Hi Jonas,
On Mon, 7 Apr 2025 at 09:36, Jonas Karlman <jonas@...> wrote:
Hi Simon,
On 2025-04-06 23:10, Simon Glass wrote:
Hi Jonas,
On Sun, 6 Apr 2025 at 21:02, Jonas Karlman <jonas@...> wrote:
Hi Simon,
On 2025-04-06 00:12, Simon Glass wrote:
Several drivers make use of the designware Ethernet driver but do not
implement the remove() method. Add this so that DMA is stopped when the
OS is booted to avoid memory corruption, etc.
The designware Ethernet driver core should not need the remove() ops as
the eth_ops.stop() ops already should stop DMA. And the eth-uclass
pre_remove() ops already call the eth_ops.stop() ops.
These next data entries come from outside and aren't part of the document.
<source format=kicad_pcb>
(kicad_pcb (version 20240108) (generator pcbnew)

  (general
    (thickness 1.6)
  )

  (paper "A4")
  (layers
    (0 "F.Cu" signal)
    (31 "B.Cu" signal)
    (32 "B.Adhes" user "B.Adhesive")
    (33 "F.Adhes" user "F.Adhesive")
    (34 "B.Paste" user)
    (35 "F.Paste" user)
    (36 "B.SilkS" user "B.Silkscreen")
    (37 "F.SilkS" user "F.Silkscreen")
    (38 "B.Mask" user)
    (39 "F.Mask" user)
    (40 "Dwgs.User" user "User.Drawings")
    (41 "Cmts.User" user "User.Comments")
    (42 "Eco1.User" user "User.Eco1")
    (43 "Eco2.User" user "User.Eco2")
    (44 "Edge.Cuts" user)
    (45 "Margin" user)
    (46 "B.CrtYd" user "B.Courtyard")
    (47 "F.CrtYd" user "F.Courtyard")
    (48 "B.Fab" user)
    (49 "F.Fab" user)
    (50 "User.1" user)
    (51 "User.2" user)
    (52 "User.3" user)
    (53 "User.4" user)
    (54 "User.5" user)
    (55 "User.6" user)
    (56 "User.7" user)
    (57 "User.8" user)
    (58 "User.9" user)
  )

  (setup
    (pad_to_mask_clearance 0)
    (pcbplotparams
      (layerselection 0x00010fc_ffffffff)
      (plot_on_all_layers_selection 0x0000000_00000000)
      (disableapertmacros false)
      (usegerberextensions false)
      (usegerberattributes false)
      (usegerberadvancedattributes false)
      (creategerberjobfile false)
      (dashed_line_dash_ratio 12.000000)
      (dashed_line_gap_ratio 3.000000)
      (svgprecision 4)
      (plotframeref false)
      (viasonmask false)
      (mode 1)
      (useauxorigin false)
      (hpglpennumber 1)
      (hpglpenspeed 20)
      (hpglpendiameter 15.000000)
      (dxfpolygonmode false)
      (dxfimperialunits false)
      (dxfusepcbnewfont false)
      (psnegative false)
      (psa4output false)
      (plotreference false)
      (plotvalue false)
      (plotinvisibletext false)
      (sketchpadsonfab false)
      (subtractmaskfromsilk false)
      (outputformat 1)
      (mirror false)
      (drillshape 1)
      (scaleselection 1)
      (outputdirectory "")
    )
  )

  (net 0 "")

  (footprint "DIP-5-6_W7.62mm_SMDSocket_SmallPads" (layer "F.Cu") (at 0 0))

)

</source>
All these drivers seem to use designware_eth_ops and thus have correct
stop() ops configured and should really not need the remove() ops.
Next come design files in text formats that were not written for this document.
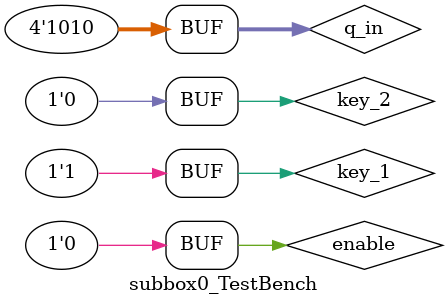
<source format=v>
module subbox0_TestBench; 

//inputs
reg		[3:0] q_in; 


//outputs
wire	[1:0] q_out; 
 

//Instantiate the Unit Under Test(UUT)
S0 uut (
	.q_in(q_in),
	.q_out(q_out));

initial 
	begin
$display("Commencing test procedure...");

//scenario 1 - KEY: 1010101010
	q_in = 4'b0111; 			//test input 
	#50; 
	if(cipher != 8'b01011001) $display("ERROR: cipher does not match in case 1!"); 
	else  $display("PASS: case 1!"); 

//clear out data
	enable = 1; #50;

//scenario 2 - KEY: 1010101010
	enable = 0; q_in = 8'b10101010; 			//test input 
	key_1 = 8'b11100100; key_2 = 8'b01010011; 
	#50; 
	if(cipher != 8'b01101011) $display("ERROR: cipher does not match in case 2!"); 
	else  $display("PASS: case 2!"); 
	
//clear out data
	enable = 1; #50;
	
//scenario 3 encrypt - KEY: 1011111101
	enable = 0; q_in = 8'b11111110; 			//test input 
	key_1 = 8'b11011111; key_2 = 8'b11111001; 
	#50; 
	if(cipher != 8'b11100110) $display("ERROR: cipher does not match in case 3!"); 
	else  $display("PASS: case 3!"); 

//clear out data
	enable = 1; #50;
	
//scenario 4 decrypt - KEY: 1011111101
	enable = 0; q_in = 8'b01111111; 			//test input 
	key_1 = 8'b11111001; key_2 = 8'b11011111; 
	#50; 
	if(cipher != 8'b00000000) $display("ERROR: cipher does not match in case 4!"); 
	else  $display("PASS: case 4!"); 
	
//clear out data
	enable = 1; #50;
	
//scenario 5 encrypt - KEY: 1111100000
	enable = 0; q_in = 8'b10011001; 			//test input 
	key_1 = 8'b10010100; key_2 = 8'b01010101; 
	#50; 
	if(cipher != 8'b00111100) $display("ERROR: cipher does not match in case 5!"); 
	else  $display("PASS: case 5!"); 
	
//clear out data
	enable = 1; #50;

//scenario 6 decrypt - KEY: 1111100000
	enable = 0; q_in = 8'b10101010; 			//test input 
	key_1 = 8'b01010101; key_2 = 8'b10010100; 
	#50; 
	if(cipher != 8'b01111010) $display("ERROR: cipher does not match in case 6!"); 
	else  $display("PASS: case 6!"); 

$display("Testing procedure completed!");
	end
endmodule 
</source>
That's interesting. I wrote that code about 9 years ago so perhaps can
be forgiven for forgetting.
Very few drivers set the DM_FLAG_ACTIVE_DMA flag, certainly not the
designware ones. So how would they be removed?
Ahh, I see, remove() is only called for devices with ACTIVE_DMA or
OS_PREPARE. So I guess that was probably the issue all along?
I suppose so, yes.
There is some confusion that dm_remove_devices_active() does not remove
device_active()=true devices and instead only remove ACTIVE_DMA and/or
OS_PREPARE flagged devices.
Side note, this also misses the gmac rockchip driver that uses its own
eth_ops instead of designware_eth_ops, however it also use same stop()
ops as all these drivers.
Hmm yes I saw that but then apparently forgot to include it.
I can perhaps redo this patch to add the DMA flag.
Maybe eth_post_probe() or similar should add the OS_PREPARE or
ACTIVE_DMA flag for all eth-uclass, to ensure remove() and thus stop()
gets called when dm_remove_devices_active() is called.
But not all network drivers use DMA. It should really be set by the driver.
There is probably no need to add all these remove() ops, as they would
still not have been called by dm_remove_devices_active().
Well, since we can rely on the eth uclass, that is correct, but I
still think it is better to add it, as an example to other drivers.